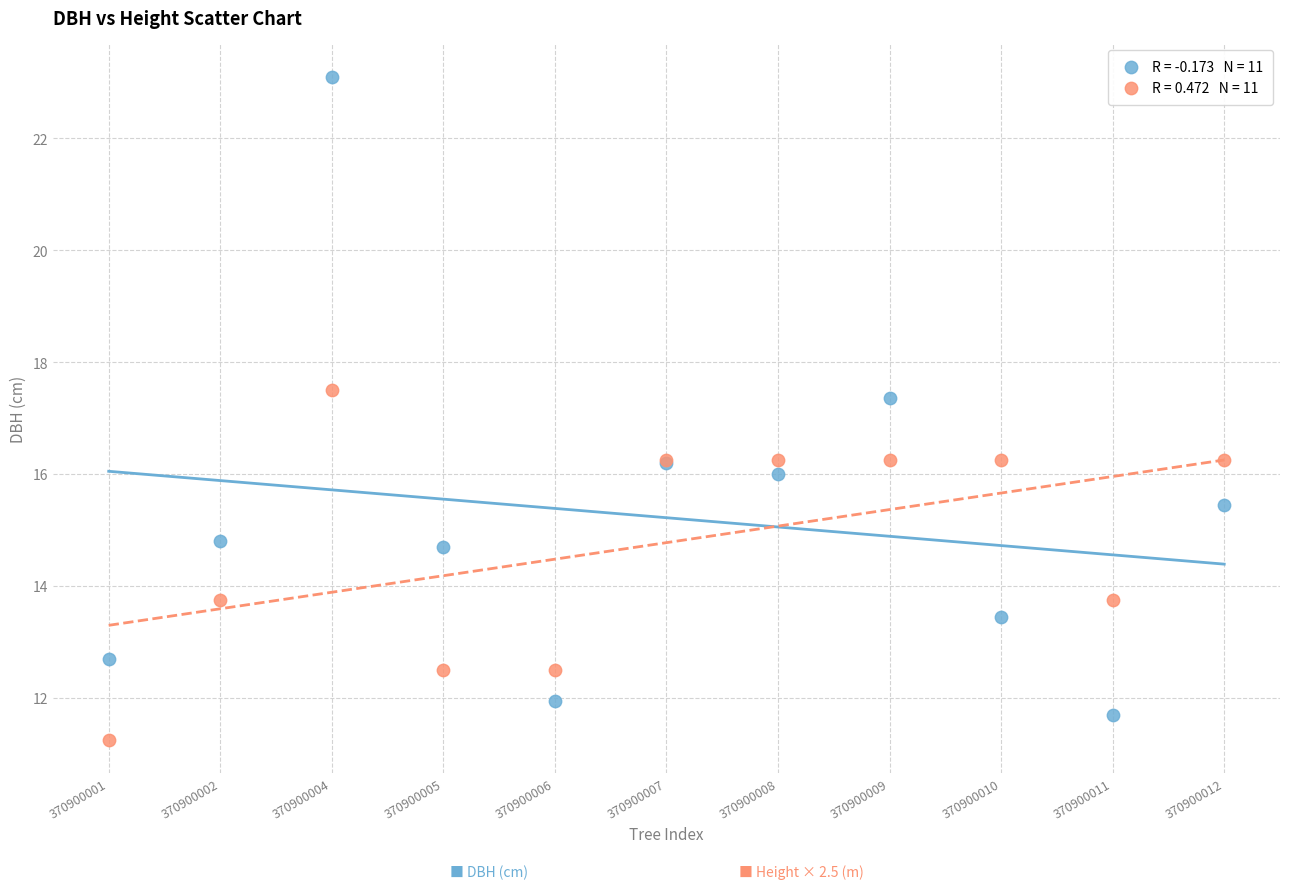

Across all series, what Y value is closest to 17?

17.4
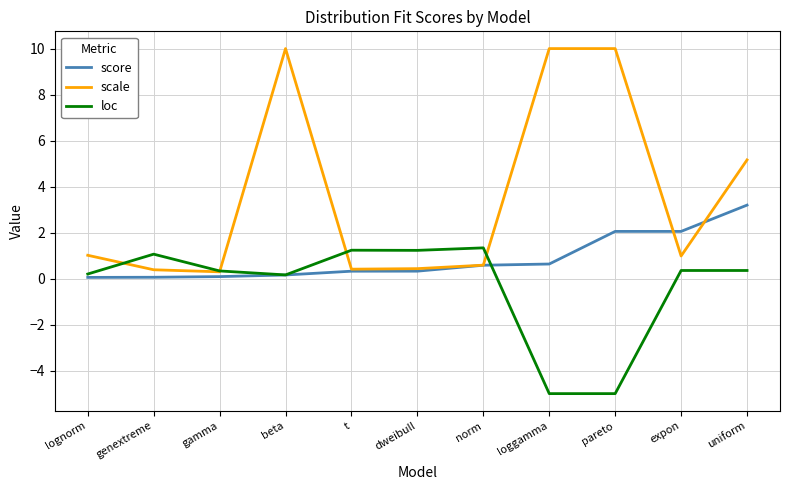

What is the difference between the second highest and second lowest values in the scale series?

9.6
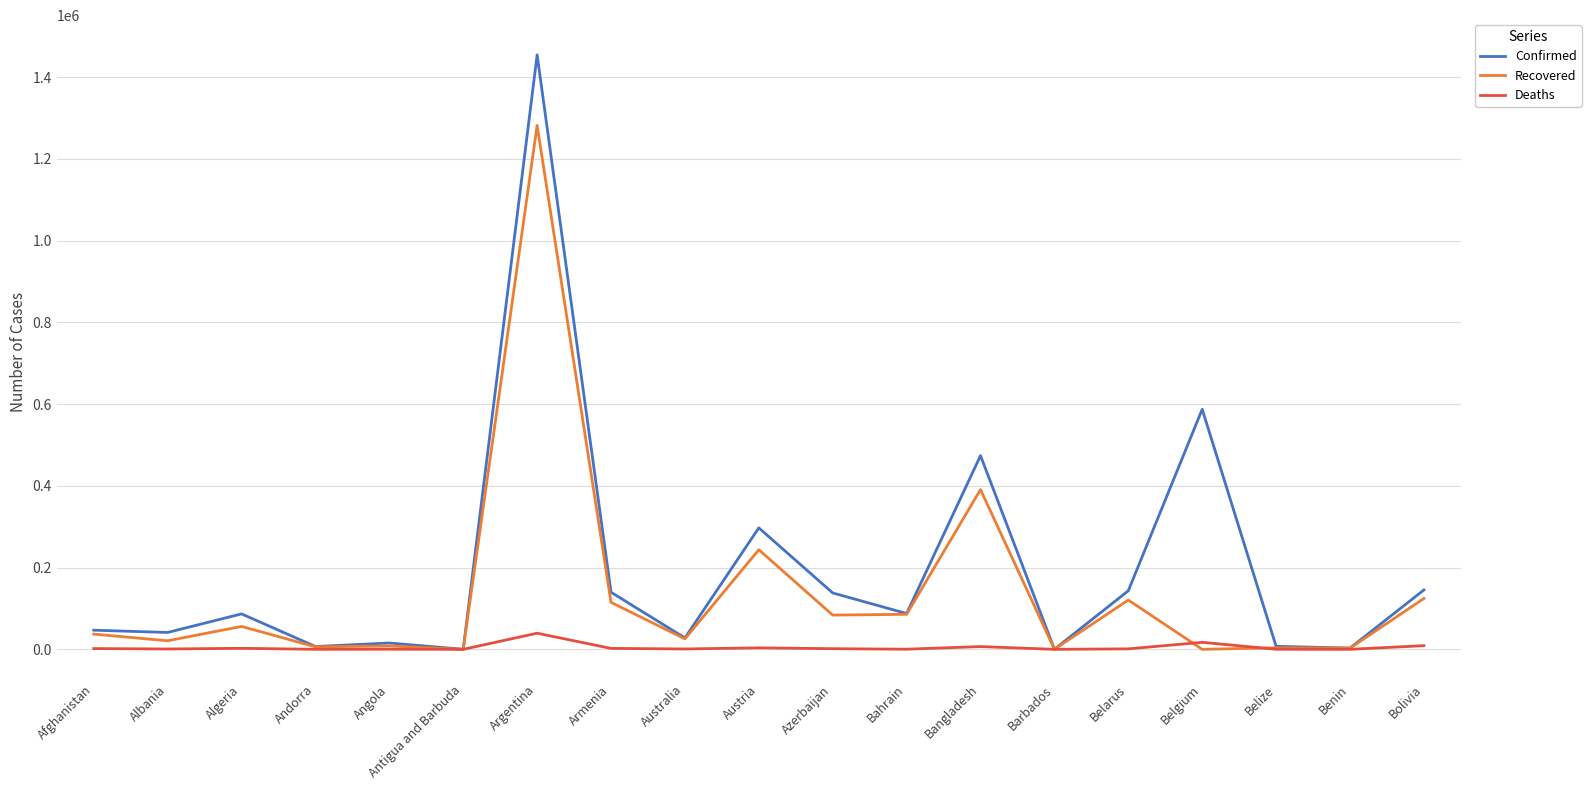

How many distinct data groups are displayed?

3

## Work to be completed
Show each line from the records above that contains the word "series".

## Solution for this problem
Across all series, what Y value is closest to 17?
What is the difference between the second highest and second lowest values in the scale series?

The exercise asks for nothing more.